### Exercise materials
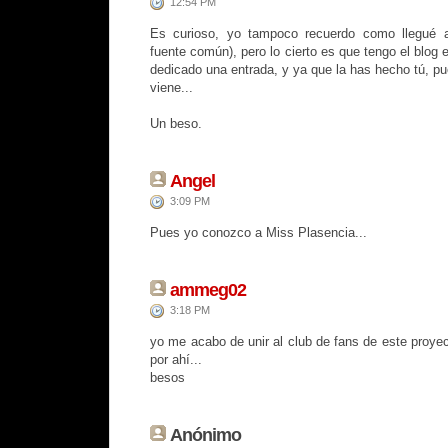
12:54 PM
Es curioso, yo tampoco recuerdo como llegué a 
fuente común), pero lo cierto es que tengo el blog 
dedicado una entrada, y ya que la has hecho tú, pu
viene...
Un beso.
Angel
3:09 PM
Pues yo conozco a Miss Plasencia...
ammeg02
3:18 PM
yo me acabo de unir al club de fans de este proyec
por ahí...
besos
Anónimo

### Exercise aim
Copy out every line of text from the records word for word, leaving out the pictures.

### Result of this exercise
12:54 PM
Es curioso, yo tampoco recuerdo como llegué a 
fuente común), pero lo cierto es que tengo el blog 
dedicado una entrada, y ya que la has hecho tú, pu
viene...
Un beso.
Angel
3:09 PM
Pues yo conozco a Miss Plasencia...
ammeg02
3:18 PM
yo me acabo de unir al club de fans de este proyec
por ahí...
besos
Anónimo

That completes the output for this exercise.